(c) Agathe Poupeney

Avec “Samsara”, mot qui désigne le cycle des renaissances successives dans lequel les êtres non éveillés sont pris, la chorégraphe Jann Gallois continue sa quête d’un sens à donner à la vie humaine. Dans cette sixième création de la Cie BurnOut, l’absence de conscience personnelle est symbolisée de façon très littérale et percutante par de longues cordes qui relient les interprètes les uns aux autres, entravant leurs mouvements tout en les obligeant à se déplacer en coordination.

Le spectacle suit la naissance et l’apprivoisement d’une conscience personnelle et collective, la première n’allant pas sans la deuxième, semble nous dire Jann Gallois et les artistes qui l’entourent. Car ce que nous dit très bien la chorégraphe, c’est que l’individuel ne devrait pas prévaloir sur le collectif mais fonctionner main dans la main avec lui. Dans “Samsara”, l’éveil de la conscience passe par une étape douloureuse. Après la jubilation du groupe qui ne fait qu’un et ne se pose pas de question, ce qui est à la fois une joie et une souffrance pour qui se poserait la question de l’individualité mais n’est que joie pure pour celui qui n’a pas conscience d’une individualité possible et évolue comme un tout avec les autres, arrive la difficulté de l’indépendance. Difficulté double : au courage qu’il faut pour tenter de se soustraire au groupe s’oppose ledit groupe qui n’aime pas trop ceux qui ne marchent pas au pas.

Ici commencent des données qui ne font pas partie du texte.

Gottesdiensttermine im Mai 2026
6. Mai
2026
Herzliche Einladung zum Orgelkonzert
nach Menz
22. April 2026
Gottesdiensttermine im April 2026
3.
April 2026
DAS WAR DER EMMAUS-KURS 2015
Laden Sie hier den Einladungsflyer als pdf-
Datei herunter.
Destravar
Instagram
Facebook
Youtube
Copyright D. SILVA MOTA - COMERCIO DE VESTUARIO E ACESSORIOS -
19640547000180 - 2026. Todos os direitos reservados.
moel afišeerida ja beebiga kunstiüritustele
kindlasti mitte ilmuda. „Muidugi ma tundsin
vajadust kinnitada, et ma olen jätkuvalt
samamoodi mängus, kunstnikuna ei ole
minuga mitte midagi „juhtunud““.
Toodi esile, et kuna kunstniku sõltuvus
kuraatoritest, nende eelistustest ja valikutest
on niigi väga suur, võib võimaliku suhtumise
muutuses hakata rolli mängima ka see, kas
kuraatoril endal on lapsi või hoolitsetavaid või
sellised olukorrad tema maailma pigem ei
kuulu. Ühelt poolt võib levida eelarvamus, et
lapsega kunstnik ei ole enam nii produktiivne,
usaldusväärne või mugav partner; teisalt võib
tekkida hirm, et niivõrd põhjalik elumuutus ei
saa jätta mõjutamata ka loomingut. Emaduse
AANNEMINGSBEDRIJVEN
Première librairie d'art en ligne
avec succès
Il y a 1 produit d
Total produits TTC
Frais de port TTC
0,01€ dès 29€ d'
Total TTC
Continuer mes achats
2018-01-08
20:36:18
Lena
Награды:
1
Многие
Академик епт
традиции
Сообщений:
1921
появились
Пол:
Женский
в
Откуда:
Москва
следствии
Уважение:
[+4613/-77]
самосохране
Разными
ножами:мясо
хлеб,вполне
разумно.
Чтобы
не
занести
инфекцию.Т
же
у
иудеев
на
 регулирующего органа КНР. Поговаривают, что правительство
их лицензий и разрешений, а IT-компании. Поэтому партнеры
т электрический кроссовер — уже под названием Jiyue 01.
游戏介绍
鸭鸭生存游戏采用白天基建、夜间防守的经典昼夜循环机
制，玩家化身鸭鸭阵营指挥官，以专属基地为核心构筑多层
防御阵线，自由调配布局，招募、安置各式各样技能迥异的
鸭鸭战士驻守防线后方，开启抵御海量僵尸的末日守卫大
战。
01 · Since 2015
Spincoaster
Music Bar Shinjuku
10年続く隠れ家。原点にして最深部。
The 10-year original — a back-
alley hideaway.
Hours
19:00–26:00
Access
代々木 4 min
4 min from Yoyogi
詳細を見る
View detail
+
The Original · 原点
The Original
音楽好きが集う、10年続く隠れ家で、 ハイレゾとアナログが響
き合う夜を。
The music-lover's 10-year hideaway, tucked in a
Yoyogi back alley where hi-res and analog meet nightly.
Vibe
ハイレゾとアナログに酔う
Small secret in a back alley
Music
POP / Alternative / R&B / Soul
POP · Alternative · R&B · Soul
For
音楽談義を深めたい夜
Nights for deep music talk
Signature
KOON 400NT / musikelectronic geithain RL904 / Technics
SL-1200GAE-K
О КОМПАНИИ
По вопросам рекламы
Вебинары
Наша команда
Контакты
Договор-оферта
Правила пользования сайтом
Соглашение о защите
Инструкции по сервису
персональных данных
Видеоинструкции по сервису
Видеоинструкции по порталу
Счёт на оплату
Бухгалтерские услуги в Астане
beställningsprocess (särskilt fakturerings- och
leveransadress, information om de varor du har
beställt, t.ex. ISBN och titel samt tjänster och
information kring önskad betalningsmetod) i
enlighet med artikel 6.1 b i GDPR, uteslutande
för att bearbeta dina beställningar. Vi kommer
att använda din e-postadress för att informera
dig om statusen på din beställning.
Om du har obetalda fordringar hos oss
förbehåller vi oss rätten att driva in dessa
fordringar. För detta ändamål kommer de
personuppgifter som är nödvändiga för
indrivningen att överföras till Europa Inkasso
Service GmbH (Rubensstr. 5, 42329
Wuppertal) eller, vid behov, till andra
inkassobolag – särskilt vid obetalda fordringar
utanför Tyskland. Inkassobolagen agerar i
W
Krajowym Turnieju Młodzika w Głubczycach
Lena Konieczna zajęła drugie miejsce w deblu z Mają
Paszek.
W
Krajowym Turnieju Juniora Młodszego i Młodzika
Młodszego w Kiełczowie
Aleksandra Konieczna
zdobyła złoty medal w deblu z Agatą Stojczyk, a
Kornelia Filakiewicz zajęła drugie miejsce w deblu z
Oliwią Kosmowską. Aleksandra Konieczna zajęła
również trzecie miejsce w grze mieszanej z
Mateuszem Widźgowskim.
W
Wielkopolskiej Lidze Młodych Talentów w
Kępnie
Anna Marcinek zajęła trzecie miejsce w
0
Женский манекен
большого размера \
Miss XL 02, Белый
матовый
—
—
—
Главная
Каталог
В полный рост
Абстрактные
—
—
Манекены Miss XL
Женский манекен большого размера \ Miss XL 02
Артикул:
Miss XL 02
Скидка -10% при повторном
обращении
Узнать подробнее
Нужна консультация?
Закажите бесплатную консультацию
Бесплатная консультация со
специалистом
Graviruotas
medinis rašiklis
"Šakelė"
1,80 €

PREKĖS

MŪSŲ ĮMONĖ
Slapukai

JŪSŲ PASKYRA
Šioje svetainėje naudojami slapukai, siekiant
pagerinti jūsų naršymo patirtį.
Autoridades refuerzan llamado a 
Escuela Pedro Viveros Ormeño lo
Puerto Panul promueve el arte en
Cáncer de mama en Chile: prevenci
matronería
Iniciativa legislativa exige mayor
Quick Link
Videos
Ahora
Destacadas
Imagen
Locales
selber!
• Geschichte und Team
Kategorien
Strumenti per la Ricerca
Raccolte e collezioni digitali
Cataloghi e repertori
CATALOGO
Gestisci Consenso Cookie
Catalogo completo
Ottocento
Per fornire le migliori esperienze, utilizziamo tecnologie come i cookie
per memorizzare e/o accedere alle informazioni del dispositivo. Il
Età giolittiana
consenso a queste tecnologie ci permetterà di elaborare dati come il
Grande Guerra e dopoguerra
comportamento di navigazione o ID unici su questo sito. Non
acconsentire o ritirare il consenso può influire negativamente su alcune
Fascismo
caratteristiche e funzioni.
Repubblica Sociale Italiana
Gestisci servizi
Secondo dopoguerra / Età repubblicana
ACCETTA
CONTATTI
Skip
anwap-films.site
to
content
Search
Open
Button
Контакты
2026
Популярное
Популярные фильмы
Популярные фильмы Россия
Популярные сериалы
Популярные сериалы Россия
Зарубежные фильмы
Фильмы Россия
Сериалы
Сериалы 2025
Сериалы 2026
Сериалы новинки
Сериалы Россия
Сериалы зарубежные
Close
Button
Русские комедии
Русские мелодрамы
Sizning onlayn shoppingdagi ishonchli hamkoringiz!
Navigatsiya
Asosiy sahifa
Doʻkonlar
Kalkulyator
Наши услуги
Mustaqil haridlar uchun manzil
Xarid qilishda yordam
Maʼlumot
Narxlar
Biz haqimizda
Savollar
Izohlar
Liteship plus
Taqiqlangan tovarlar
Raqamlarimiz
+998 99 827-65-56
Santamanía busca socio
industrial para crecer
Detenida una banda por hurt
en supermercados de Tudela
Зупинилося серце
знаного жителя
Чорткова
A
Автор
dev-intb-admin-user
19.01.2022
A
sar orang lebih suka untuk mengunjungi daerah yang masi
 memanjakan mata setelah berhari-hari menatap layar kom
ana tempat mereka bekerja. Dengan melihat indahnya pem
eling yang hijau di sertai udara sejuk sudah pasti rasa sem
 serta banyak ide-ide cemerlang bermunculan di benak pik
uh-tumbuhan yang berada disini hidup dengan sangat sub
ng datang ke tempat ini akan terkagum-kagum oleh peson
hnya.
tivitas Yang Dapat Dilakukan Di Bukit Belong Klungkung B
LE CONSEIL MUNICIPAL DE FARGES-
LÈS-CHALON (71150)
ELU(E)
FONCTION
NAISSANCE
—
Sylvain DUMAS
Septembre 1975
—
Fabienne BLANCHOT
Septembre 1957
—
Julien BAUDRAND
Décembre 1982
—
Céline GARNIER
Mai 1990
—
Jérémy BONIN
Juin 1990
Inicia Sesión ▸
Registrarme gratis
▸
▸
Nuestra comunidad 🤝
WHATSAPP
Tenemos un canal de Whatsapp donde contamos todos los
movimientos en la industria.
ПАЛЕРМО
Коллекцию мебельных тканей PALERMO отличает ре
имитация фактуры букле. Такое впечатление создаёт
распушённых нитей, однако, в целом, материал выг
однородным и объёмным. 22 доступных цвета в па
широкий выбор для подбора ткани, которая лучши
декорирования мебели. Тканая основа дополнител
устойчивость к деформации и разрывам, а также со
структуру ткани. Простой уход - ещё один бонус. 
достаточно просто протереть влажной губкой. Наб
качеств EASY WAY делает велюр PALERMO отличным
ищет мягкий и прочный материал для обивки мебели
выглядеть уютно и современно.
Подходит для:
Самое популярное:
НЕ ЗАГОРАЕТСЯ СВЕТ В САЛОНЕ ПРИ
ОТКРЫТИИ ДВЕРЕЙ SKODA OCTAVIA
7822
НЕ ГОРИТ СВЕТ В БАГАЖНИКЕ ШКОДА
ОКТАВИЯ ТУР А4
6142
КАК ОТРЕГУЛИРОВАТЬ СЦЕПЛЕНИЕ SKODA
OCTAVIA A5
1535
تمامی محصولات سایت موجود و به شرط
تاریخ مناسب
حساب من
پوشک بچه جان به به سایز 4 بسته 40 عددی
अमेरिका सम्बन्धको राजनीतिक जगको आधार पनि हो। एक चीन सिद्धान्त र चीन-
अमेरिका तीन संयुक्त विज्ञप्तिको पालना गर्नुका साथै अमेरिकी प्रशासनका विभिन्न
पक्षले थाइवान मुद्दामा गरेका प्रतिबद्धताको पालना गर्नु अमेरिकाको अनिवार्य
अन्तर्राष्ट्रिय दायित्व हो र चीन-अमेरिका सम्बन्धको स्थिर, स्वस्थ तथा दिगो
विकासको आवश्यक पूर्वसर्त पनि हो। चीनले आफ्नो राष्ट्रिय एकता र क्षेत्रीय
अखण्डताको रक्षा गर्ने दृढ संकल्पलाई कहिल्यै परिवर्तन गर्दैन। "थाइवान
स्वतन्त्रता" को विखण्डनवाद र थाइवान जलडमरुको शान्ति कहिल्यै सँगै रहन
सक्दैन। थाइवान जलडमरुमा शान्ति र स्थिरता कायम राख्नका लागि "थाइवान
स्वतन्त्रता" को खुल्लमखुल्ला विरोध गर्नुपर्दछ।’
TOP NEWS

Le constat est ainsi doux-amer. Survivre, et ne plus se laisser manipuler par la drôle de machine sur scène, serait donc faire un compromis. “Samsara”, dans une parabole de l’éveil à la conscience qui pourrait tout aussi bien être une image des trois stades de la vie, semble nous dire qu’une indépendance totale ne serait ni utile, ni souhaitable et nous encourage, puisque les chaînes ne se brisent pas, à apprendre à jouer avec pour qu’elles ne nous entravent plus. La masse informe devient, alors, ensemble d’individualités qui, elles, forment le collectif.